Have your say: health and wellbeing of mature workers

| June 21, 2021

In Australia, 60 per cent of involuntary retirements are the result of the need to manage poor health, for oneself or one’s family. The drivers of poor health are well known: what we need now is a solution. An ARC funded partnership of academics, Federal Government, and NGOs are concerned about the health and wellbeing of older workers.

We are asking for your help in developing solutions.

What role could, and should, individuals, workplaces, and governments play? We’d like to hear your views on who is responsible for solving this problem, and what you’d want to see done.

We’d like you to be involved in a Delphi study. We’ll interview you over the phone or however is convenient, play back what other stakeholders say, and then ask for your final reflections. As part of this study, you’ll hear new and up to date evidence, how other stakeholders see the problem, and be contributing your ideas on how to address the health of older Australians so they can stay productive.

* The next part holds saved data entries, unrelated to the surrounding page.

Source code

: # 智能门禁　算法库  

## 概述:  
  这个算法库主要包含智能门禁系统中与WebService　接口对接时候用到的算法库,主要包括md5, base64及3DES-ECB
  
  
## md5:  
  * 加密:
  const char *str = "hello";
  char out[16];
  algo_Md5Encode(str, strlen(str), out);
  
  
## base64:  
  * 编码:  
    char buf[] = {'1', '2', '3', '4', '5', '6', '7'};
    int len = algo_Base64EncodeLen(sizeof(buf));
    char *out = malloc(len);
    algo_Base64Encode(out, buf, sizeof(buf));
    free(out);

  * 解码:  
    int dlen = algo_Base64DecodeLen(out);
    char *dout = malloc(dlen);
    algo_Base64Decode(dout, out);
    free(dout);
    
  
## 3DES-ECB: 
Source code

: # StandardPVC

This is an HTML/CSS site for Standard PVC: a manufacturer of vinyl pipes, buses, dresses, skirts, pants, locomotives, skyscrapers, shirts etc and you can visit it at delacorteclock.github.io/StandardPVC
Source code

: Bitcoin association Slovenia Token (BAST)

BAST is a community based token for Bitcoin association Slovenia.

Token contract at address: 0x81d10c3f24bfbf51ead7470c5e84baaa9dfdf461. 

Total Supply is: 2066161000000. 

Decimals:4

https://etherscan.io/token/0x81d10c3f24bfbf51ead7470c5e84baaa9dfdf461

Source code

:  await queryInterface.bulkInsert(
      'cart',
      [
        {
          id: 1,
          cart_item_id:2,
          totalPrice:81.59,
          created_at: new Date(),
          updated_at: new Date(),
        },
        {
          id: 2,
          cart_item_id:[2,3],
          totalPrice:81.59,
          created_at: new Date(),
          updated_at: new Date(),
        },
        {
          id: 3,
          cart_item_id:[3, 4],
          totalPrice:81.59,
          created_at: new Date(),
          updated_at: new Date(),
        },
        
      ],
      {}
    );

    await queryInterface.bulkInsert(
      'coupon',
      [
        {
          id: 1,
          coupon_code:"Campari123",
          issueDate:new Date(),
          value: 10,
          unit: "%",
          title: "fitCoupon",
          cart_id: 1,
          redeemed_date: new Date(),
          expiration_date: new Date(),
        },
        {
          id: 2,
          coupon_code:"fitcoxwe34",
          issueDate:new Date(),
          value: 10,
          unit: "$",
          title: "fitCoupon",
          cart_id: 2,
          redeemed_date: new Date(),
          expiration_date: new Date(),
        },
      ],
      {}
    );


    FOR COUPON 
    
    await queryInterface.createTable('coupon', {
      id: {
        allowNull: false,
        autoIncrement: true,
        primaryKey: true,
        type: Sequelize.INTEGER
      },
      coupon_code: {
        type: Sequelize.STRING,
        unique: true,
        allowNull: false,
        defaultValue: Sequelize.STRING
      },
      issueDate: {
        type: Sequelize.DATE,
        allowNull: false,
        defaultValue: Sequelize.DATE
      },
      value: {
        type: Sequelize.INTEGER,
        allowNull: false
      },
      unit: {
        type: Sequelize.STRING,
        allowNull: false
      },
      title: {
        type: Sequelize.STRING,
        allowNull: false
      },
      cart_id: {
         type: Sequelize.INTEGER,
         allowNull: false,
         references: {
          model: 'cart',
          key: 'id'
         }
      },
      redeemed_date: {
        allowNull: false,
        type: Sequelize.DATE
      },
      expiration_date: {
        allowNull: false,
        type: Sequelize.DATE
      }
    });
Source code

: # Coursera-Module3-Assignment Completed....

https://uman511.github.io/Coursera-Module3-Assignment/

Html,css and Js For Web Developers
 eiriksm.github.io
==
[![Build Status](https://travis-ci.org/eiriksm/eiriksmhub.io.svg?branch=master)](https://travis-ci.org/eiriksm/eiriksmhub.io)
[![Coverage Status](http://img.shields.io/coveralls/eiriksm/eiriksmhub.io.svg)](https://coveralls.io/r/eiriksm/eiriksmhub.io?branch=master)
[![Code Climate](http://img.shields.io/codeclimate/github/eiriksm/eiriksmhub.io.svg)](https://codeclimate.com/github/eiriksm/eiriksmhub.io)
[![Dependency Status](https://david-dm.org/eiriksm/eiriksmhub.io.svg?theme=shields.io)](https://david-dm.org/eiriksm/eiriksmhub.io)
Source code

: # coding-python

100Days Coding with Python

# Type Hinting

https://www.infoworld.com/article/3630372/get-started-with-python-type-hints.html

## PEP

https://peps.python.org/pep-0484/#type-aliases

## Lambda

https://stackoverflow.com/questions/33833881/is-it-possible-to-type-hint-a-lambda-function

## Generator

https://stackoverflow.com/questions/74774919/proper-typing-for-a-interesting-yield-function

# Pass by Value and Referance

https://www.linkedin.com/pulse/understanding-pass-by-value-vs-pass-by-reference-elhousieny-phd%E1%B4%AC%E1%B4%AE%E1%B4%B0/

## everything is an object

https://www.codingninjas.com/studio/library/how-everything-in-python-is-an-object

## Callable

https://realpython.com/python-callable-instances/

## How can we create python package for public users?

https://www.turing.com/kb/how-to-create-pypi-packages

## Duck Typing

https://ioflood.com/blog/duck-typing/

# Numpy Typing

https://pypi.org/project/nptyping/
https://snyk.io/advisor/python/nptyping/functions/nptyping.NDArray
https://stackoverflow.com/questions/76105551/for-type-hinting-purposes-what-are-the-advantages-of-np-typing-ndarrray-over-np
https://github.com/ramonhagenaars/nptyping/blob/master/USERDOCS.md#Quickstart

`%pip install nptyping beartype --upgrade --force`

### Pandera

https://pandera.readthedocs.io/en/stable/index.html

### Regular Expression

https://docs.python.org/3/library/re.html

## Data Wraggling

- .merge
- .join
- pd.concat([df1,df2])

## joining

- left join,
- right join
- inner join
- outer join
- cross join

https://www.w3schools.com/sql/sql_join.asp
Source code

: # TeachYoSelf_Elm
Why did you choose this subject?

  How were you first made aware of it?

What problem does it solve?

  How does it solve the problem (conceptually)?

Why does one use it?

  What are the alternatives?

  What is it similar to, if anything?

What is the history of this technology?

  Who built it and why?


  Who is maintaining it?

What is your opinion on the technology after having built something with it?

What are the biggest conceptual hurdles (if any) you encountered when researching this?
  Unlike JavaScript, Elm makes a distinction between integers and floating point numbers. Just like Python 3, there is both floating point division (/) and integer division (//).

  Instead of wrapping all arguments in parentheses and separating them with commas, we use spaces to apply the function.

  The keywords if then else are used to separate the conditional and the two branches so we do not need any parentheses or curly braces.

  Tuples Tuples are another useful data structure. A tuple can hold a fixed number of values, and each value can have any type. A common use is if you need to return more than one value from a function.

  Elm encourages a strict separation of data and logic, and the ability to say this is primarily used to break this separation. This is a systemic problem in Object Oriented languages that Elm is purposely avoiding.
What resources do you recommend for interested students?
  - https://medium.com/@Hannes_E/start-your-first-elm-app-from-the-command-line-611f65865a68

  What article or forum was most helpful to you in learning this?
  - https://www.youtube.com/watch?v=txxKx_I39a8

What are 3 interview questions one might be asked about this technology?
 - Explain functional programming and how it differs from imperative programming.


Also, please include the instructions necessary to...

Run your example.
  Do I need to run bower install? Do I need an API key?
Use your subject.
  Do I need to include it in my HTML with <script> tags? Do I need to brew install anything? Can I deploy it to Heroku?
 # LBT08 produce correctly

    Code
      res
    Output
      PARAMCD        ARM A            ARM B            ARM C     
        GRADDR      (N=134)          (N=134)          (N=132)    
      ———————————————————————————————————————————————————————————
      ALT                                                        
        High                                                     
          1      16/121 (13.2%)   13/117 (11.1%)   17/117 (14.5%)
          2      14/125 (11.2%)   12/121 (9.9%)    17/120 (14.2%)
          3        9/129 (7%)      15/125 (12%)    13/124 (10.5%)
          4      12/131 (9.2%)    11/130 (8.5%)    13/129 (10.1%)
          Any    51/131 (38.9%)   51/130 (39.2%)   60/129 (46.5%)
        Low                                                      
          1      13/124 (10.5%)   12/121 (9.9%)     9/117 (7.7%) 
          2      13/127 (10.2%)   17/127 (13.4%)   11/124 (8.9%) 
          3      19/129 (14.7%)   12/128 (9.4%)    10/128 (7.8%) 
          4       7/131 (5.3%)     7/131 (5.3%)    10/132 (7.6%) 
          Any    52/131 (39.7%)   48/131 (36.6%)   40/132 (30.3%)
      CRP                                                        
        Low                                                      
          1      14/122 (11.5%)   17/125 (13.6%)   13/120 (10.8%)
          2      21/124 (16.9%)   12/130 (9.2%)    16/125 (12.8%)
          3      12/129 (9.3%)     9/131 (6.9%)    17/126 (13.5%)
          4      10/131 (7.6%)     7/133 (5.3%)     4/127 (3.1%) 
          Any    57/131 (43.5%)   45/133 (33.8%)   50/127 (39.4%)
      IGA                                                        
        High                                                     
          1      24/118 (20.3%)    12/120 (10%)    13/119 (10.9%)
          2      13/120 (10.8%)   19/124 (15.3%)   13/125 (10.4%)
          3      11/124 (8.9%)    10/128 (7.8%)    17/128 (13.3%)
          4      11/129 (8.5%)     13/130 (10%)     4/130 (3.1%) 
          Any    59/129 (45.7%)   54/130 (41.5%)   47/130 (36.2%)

The Delphi is part of a larger project called Working longer, staying healthy and keeping productive. To date we have found that:

  • Longer lives don’t necessarily mean healthier lives.Australians born now can expect to live about 30 years longer than those born at Federation (1901), but this doesn’t mean 70 is the new 40. There are some whose healthy life expectancy has increased, but there is a large group whose poor health (often due to rising rates of obesity and chronic diseases) leaves the behind.
  • Policy success depends on jobs and health now, and jobs and health in the past.It’s both now – and the past – that matter, because poor health drives people out of the workforce and this influence increases as people age. Jobs and health also interact and affect each other. The effects accumulate, so policy needs a preventative as well as current focus.
  • Workplaces are critical:Even while work and health histories matter, what workplaces do is critical to how long older workers can sustain employment. Our case studies reveal strategies that succeed, those that do not, and that workplaces are asking for support from Government.